─── Source material
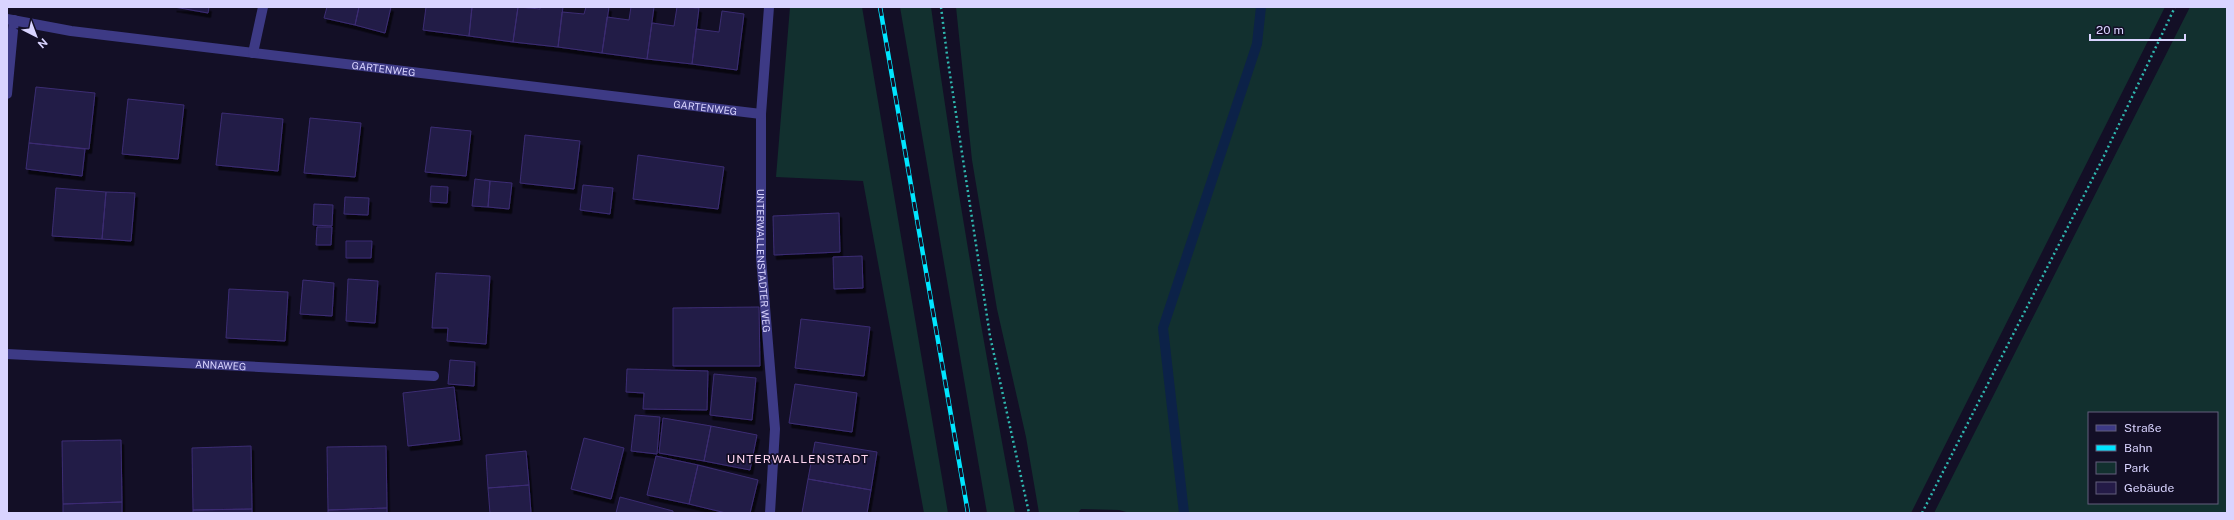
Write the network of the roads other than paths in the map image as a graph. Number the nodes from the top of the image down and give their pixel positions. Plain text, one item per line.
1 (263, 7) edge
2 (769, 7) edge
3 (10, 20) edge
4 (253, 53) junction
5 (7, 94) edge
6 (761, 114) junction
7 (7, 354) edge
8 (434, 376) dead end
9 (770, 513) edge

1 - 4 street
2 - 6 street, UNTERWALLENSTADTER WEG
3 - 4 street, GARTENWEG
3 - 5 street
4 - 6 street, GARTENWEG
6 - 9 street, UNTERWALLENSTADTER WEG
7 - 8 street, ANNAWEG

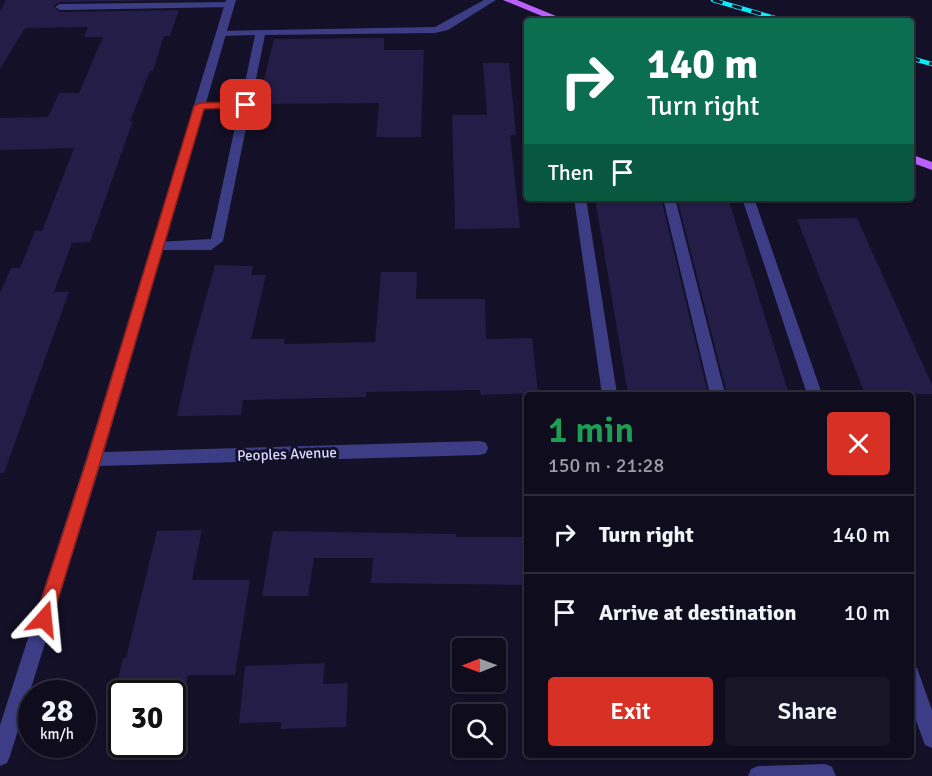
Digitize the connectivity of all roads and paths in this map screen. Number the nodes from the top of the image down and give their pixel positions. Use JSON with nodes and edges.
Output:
──────
─── Source material
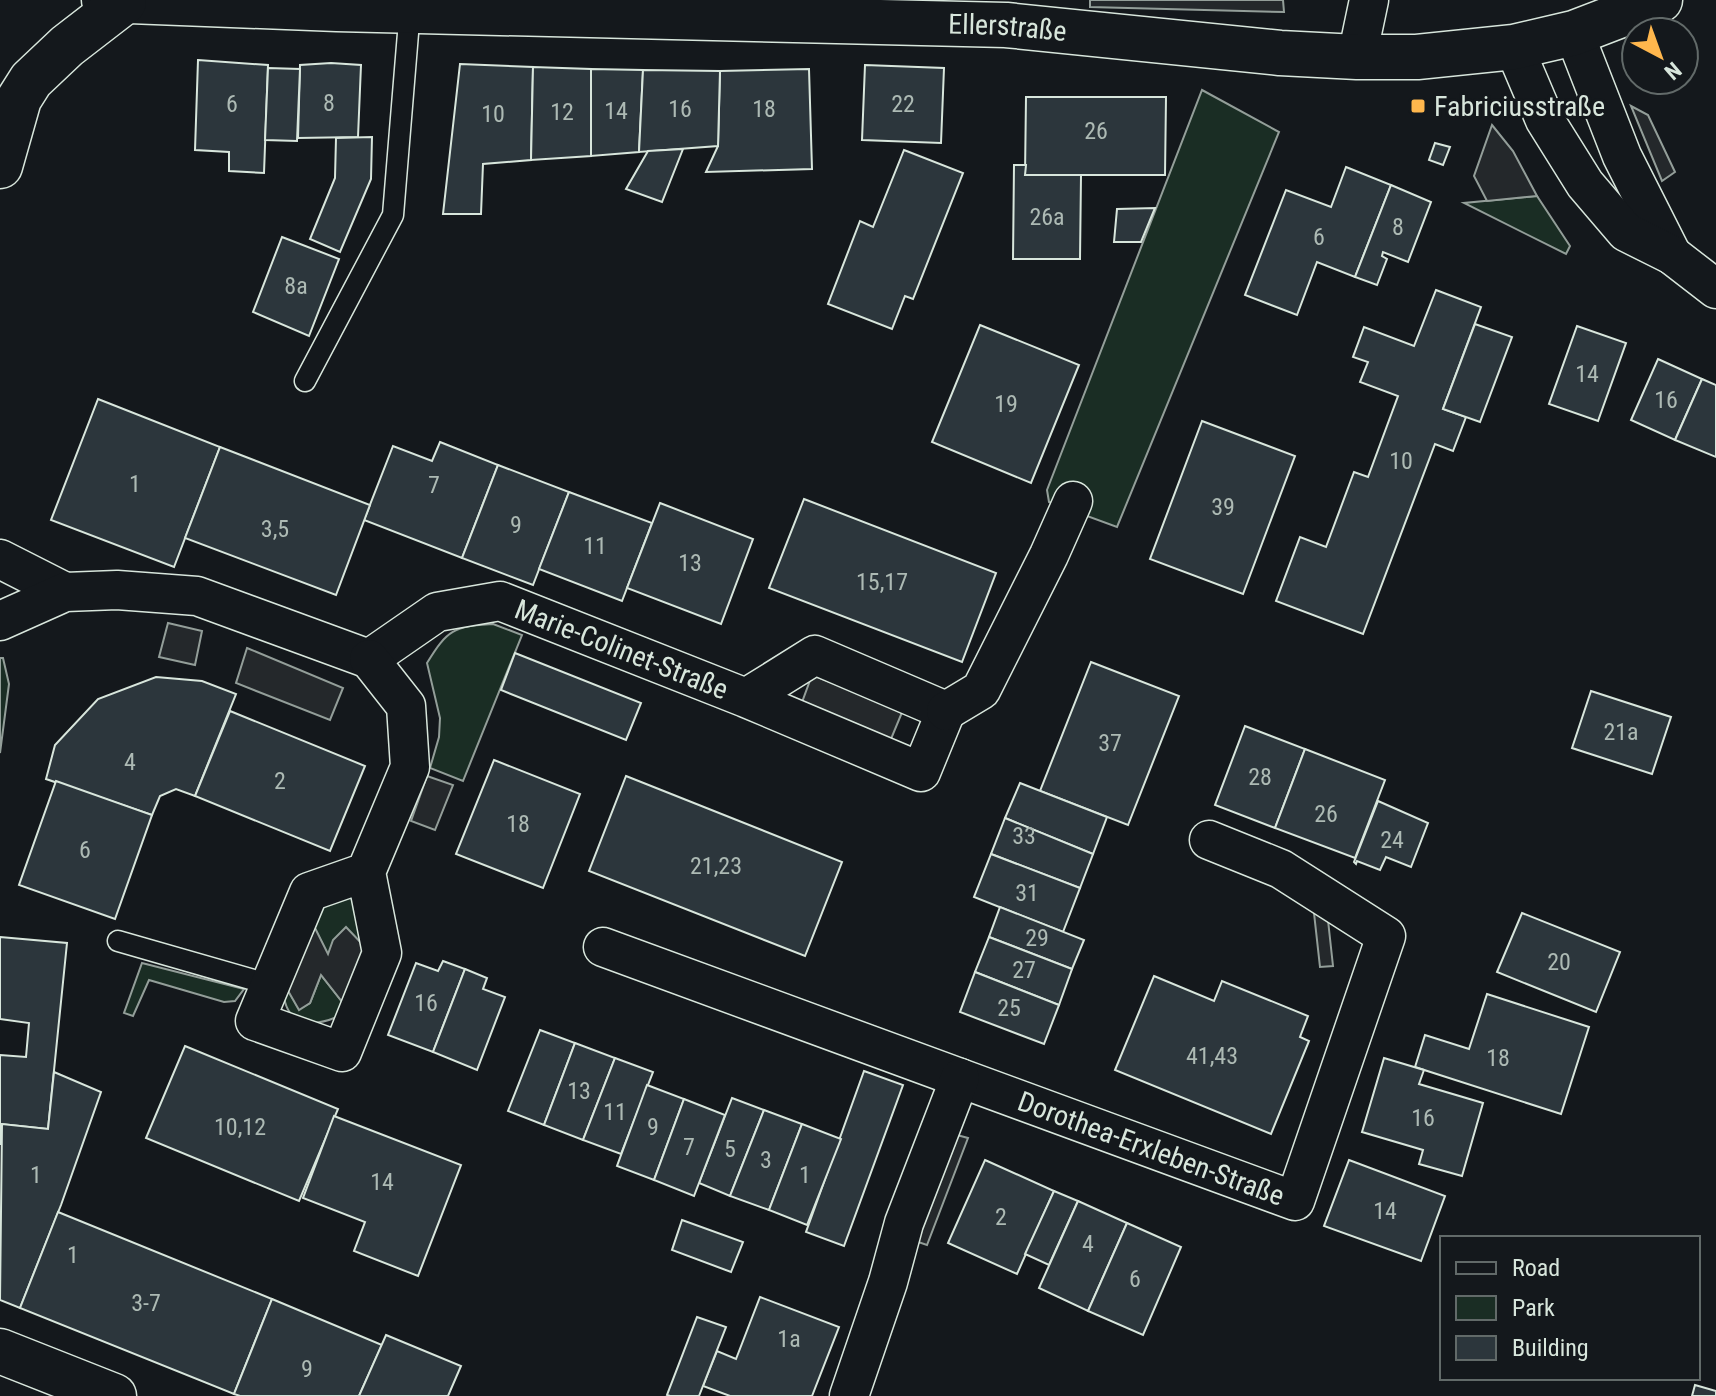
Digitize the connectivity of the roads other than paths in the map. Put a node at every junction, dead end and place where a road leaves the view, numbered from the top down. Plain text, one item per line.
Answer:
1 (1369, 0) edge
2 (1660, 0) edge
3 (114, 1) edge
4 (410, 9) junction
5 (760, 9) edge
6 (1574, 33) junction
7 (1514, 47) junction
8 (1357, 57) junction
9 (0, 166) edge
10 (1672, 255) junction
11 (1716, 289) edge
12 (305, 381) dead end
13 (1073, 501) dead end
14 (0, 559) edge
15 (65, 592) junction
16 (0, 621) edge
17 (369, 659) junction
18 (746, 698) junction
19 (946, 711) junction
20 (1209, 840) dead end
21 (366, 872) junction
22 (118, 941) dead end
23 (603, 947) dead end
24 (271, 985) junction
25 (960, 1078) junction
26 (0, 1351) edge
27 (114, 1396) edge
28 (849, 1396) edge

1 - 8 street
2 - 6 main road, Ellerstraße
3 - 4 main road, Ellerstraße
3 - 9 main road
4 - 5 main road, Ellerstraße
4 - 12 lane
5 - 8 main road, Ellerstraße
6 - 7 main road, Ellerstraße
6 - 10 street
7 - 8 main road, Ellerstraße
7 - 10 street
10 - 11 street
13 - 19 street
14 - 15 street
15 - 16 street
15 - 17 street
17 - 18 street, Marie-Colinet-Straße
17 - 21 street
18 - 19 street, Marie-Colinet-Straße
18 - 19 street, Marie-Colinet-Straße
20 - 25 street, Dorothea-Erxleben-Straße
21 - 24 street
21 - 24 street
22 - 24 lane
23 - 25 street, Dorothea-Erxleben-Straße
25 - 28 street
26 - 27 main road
──────
─── Source material
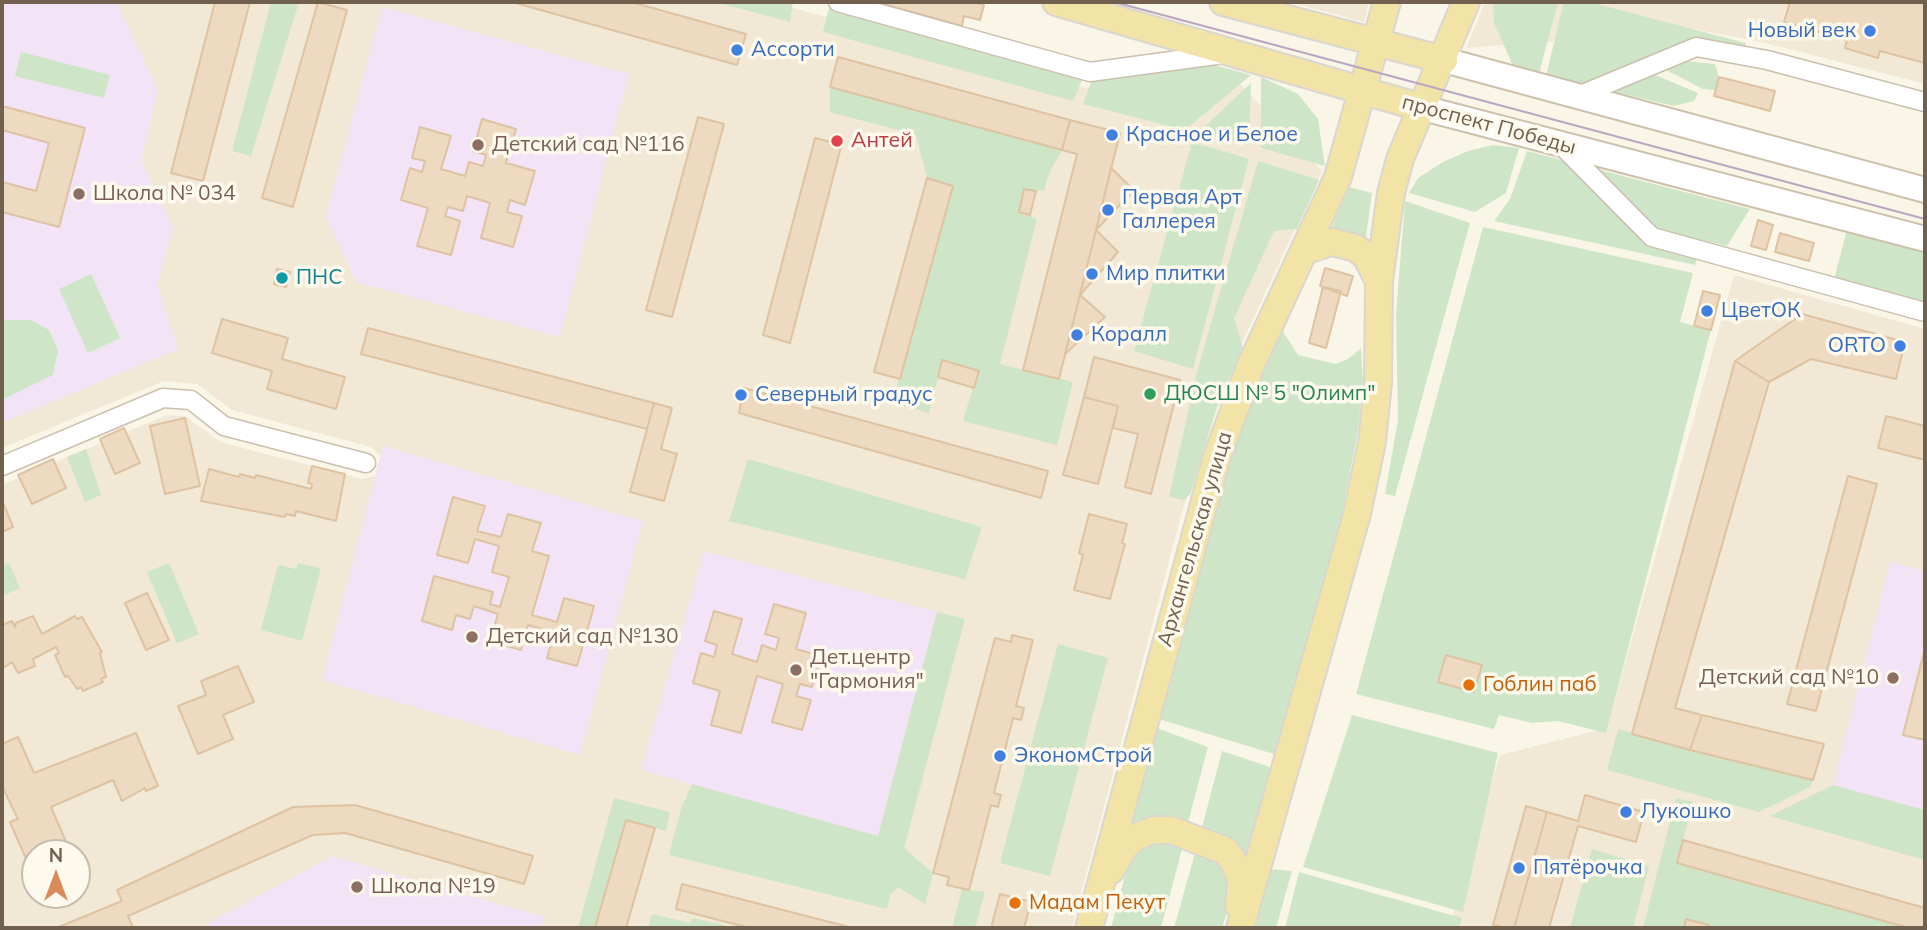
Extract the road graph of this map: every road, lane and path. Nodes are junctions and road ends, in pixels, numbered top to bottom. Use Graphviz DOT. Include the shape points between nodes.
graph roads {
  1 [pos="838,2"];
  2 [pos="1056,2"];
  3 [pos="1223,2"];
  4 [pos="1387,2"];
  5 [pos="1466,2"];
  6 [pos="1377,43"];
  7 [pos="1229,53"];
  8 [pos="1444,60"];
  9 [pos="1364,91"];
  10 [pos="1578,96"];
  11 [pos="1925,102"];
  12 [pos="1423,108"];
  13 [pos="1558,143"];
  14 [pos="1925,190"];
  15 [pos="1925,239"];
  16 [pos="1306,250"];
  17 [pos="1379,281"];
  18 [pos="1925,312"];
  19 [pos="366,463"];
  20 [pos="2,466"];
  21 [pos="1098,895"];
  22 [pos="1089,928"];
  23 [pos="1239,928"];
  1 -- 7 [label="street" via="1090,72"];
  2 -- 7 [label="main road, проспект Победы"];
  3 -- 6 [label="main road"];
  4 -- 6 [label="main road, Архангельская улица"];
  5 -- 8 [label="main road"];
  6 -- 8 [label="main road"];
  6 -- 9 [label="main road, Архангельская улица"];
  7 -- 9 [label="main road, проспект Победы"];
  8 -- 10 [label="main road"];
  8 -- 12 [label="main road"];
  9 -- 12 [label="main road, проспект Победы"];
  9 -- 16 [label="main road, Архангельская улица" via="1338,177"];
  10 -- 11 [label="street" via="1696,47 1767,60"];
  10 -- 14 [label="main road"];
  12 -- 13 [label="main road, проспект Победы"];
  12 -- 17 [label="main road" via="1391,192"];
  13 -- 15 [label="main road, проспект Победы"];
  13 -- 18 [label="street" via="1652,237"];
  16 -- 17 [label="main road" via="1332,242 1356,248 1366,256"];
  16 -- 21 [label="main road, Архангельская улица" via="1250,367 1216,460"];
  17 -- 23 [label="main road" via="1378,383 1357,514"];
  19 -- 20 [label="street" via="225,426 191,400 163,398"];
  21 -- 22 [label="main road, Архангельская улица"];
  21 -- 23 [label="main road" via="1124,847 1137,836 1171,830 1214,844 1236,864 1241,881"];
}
──────
- [Task item] Once you have counted the lines of the data that contain the word "Digitize", please reply with that number alone.

- [Problem solution] 2